Should I build or buy?
Should you build in-house document extraction capabilities or buy software to handle it for you? If the track record of the software industry is a guide, then it's likely you will be using plenty of third-party software either way. Few companies today would consider building their own email client, database, or CRM software, unless their corporate strategy specifically called for it. The document extraction space will be no different.
The real question, then, isn't whether to build or buy. It's what kind of software to buy and what kind of internal team to build to manage it. A good way to approach this question is to ask yourself the following two questions:
- How bespoke are your inputs and outputs?
- How much do you need to modify the underlying model and pipeline?
A grid like the one below translates your answers to these questions into a purchasing strategy.
The API Case
If your inputs and outputs are universal standards, and you don't care about modifying your data pipeline, you need an API. This is the liquor store category: customers have ID cards, you need to scan them, and you don't really care how it all happens. You just need to know if they are of legal drinking age.
If that category sounds like you, then a good place to start your search is by looking for companies that provide APIs for exactly what you need.
- If your data can touch the cloud, this might be a cloud-based SaaS offering
- If your data must live on-premise, this might be a licensable Docker instance
- If you must integrate with an existing codebase, this might be a licensable development library or open source project
Because the NLU industry is just getting started, there's no guarantee that "API-style companies" will exist, even for fairly standard documents. But they're growing increasingly numerous and worth considering if they suffice for your needs.
The Platform Case
If your inputs and outputs are bespoke, and you need access to custom models and pipelines, you need a platform. This is the Fortune 500 category: multinational businesses with every data environment imaginable and very specific requirements about how automation decisions get made and recorded.
Teams in this category will want to search for companies that provide the infrastructure to perform the full lifecycle of document extraction: curating documents, labeling examples, training models, hosting models, routing documents to the right models, and recording extensive metadata about performance and corrections.
The tools in your platform need not come from a single provider. The same tradeoffs apply here as they would in any other space.
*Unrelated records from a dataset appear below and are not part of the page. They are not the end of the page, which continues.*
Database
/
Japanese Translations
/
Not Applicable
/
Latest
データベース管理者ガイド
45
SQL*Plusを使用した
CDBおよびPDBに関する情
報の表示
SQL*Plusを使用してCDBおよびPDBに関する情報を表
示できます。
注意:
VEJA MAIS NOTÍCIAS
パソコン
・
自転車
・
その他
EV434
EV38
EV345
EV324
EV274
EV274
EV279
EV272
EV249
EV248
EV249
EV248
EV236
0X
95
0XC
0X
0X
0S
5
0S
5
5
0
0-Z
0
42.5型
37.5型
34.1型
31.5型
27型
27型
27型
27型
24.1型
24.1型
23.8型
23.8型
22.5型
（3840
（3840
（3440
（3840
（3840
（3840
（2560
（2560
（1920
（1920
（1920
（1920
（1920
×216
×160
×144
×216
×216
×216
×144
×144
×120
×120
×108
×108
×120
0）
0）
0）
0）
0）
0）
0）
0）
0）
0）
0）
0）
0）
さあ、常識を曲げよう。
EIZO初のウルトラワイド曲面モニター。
Sourcing all of your NLU platform from a single provider will give you interoperability benefits, but no one provider is the best at everything, so you will forgo best-in-class capabilities for at least some areas.
The Extraction Pipelines and Extraction Models sections of this book assume you've taken this route and offer ways to think about the decisions you'll have to make.
The In-Between Case
The space in between these two clear choices is the "bespoke, but not exotic" situation. You might want to automate the handling of documents specific to your business, but your needs otherwise look completely standard. In this situation you'll have to decide how to proceed based on how technical you'd like your internal teams to get.
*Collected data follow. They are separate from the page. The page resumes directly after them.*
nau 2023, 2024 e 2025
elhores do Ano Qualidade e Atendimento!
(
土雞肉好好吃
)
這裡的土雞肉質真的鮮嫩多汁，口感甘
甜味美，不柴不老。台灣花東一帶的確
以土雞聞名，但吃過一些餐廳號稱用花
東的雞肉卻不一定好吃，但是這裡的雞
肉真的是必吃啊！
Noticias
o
If you build in house, you will want to search for companies that highlight having general-purpose models that can be retargeted easily for your specific use case. In general, these companies will emphasize that your role isn't to build or host a model, but rather to gather and annotate a training dataset. Even if the company pitches their solution as completely self-service, you might interact with their engineers at some point — perhaps to tune your model or discuss what kinds of training examples you need to collect.
If you decide to outsource, you will want to search for companies that emphasize their sales engineering and customer success engineering teams. These may be the same companies you'd use to build a model yourself, the only question is who is using their product: you or them. You may still be expected to provide all of the data gathering and labeling work.